Water and watercourses – Riparian Right – Extent

Moore v British Waterways Board: Court of Appeal, Civil Division: 14 February 2013

The claimant owned four vessels which he moored on a stretch of the Grand Union Canal (the canal). The vessels were moored alongside riparian land which was in the possession or occupation of the claimant. The vessels were occupied as the sole residential home of the occupants, and accordingly, were moored otherwise than for a temporary purpose ancillary to, or in the process of, navigation of the canal.

The defendant was the statutory navigational authority for the canal. Its powers were derived from the British Waterways Acts, including the British Waterways Act 1983 (the 1983 act). Purporting to act as such authority for the management of the canal, the defendant served notices on the claimant, pursuant to section 8 of the act, demanding the removal of the vessels on the ground that they had been moored 'without lawful authority'. The claimant issued proceedings seeking a declaration that the notices had been unlawful and that he had a right to moor the vessels without the defendant's permission by reason of his riparian ownership.

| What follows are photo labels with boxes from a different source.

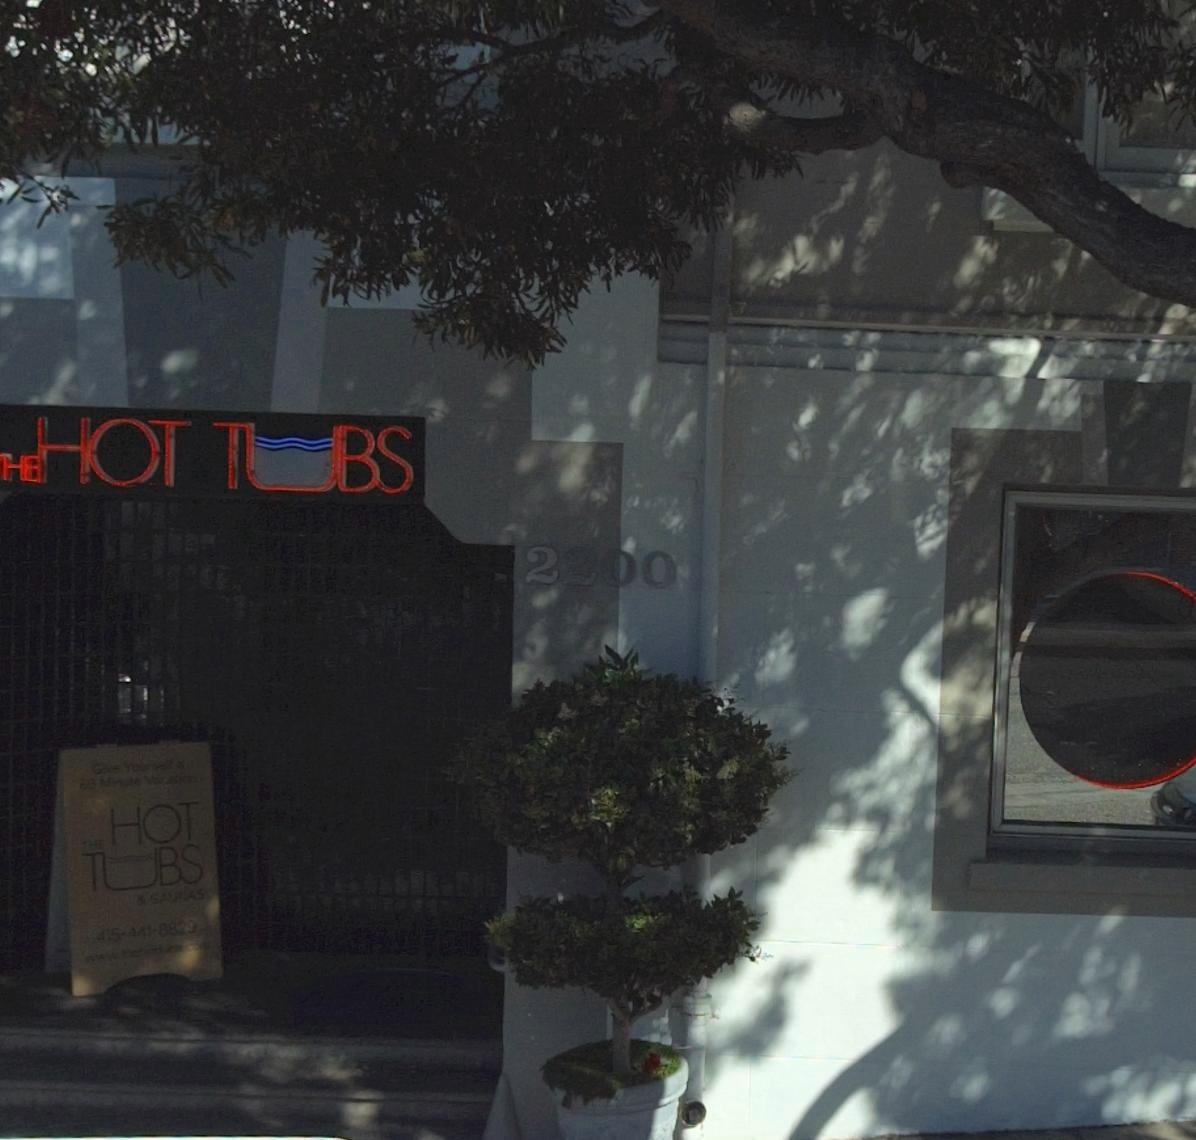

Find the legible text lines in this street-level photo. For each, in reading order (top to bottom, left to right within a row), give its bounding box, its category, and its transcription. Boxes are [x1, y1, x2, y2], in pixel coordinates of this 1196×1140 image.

[32, 413, 194, 492] BusinessName: HOT
[205, 419, 417, 497] BusinessName: T*BS
[523, 542, 679, 590] StreetNumber: 2200
[104, 796, 201, 851] BusinessName: HOT
[77, 840, 208, 899] BusinessName: T*BS
[147, 886, 208, 908] BusinessName: SAUNAS
[92, 916, 200, 945] None: 415-441-8829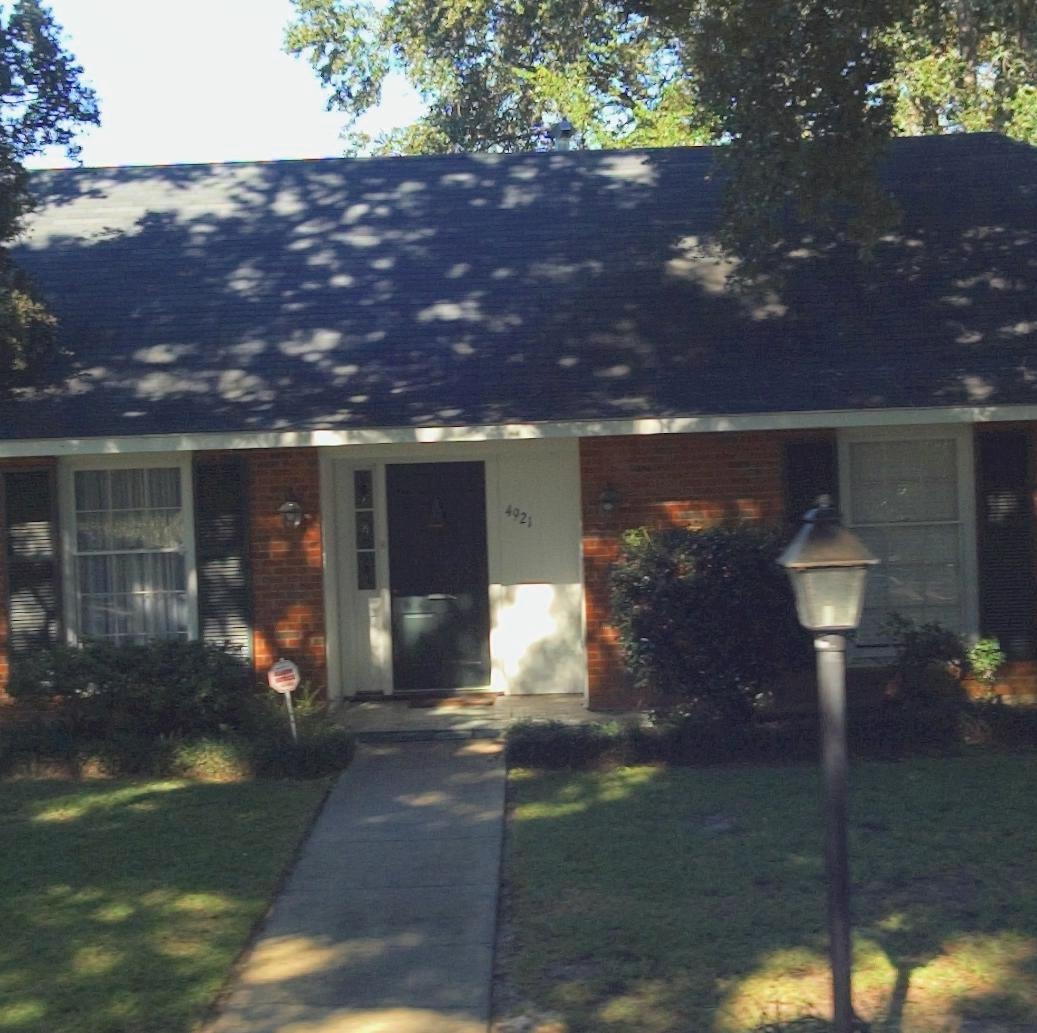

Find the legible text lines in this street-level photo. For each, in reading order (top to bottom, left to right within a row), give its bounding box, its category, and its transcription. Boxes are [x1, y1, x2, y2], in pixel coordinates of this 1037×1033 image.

The claimant submitted that riparian ownership had created a common-law right to moor permanently. At trial, the defendant accepted that the claimant had not obstructed the public right to navigation by other members of the public, had not committed any wrong to other riparian owners, and had not committed any wrong with regard to the bed of the canal which had a tidal element (the defendant's concession). However, the defendant submitted that it had the power to require the removal of the claimant's vessels since they had been moored without any common law right and without any permission granted, and had, therefore, been 'without lawful authority'. The judge held that a riparian owner had no entitlement, simply by reason of that riparian ownership, to moor a vessel alongside their riparian land otherwise than temporarily to facilitate access and for loading and unloading the vessel. Accordingly, the judge upheld the defendant's notices served under section 8 of the 1983 act and ordered the claimant to move the vessels. The claimant appealed.

The claimant submitted, inter alia, that the judge had erred in his findings in relation to the rights of a riparian owner and that he had wrongly construed section 8 of the act as authorising seizure or expulsion from the waterways of any vessel otherwise entitled to be on those waterways. The appeal would be allowed.

There was no common law riparian right to moor vessels permanently to the canal bank. The riparian right to moor was more circumscribed and fell short of a permanent mooring right (see [36], [47] of the judgment). Accordingly, the judge had correctly held that the claimant had no riparian right to moor the vessels permanently (see [36], [47], [67], [68] of the judgment).

Section 8 of the 1983 act did not confer a general statutory power to require the removal of vessels moored without permission. The power under section 8 of the act was exercisable only in a case where the vessel was there 'without lawful authority'. If the recipient of a notice served under section 8 of the act was doing nothing wrong in mooring his vessel alongside his part of the bank, then he had acted within the law, not contrary to it. If what he did was lawful, there was no power under section 8 of the act to compel him to remove his vessels from their moorings. There was no statutory power to compel removal of vessels from the canal when no wrong had been committed by the mooring of the vessels alongside the bank possessed or occupied by the vessel owner. Although the common law had not recognised a positive riparian right to moor alongside the bank permanently, the absence of that right had not necessarily connoted the commission of a wrong and the presence of an unlawful mooring (see [35], [40], [42] of the judgment).

Accordingly, if what the claimant had been doing was not a legal wrong, he had been entitled to do it. If he had been entitled to do it, he had not been doing it 'without lawful authority' within section 8 of the 1983 act, because the law had allowed him to do what it did not prohibit at common law or by statute. In the instant case, in light of the defendant's concessions, it had not been possible to identify what unlawful act the claimant had committed that had entitled the defendant to serve a notice under section 8 of the act. Accordingly, the defendant had had no power under section 8 of the act to require the claimant to remove vessels, the mooring of which had been lawful, with the effect that the notices were invalid (see [41], [42], [44], [46], [67], [68] of the judgment). Decision of Hildyard J [2012] AlL ER (D) 136 (Feb) reversed in part.

The claimant appeared in person; Christopher Stoner QC (instructed by Shoosmiths LLP) for the defendant.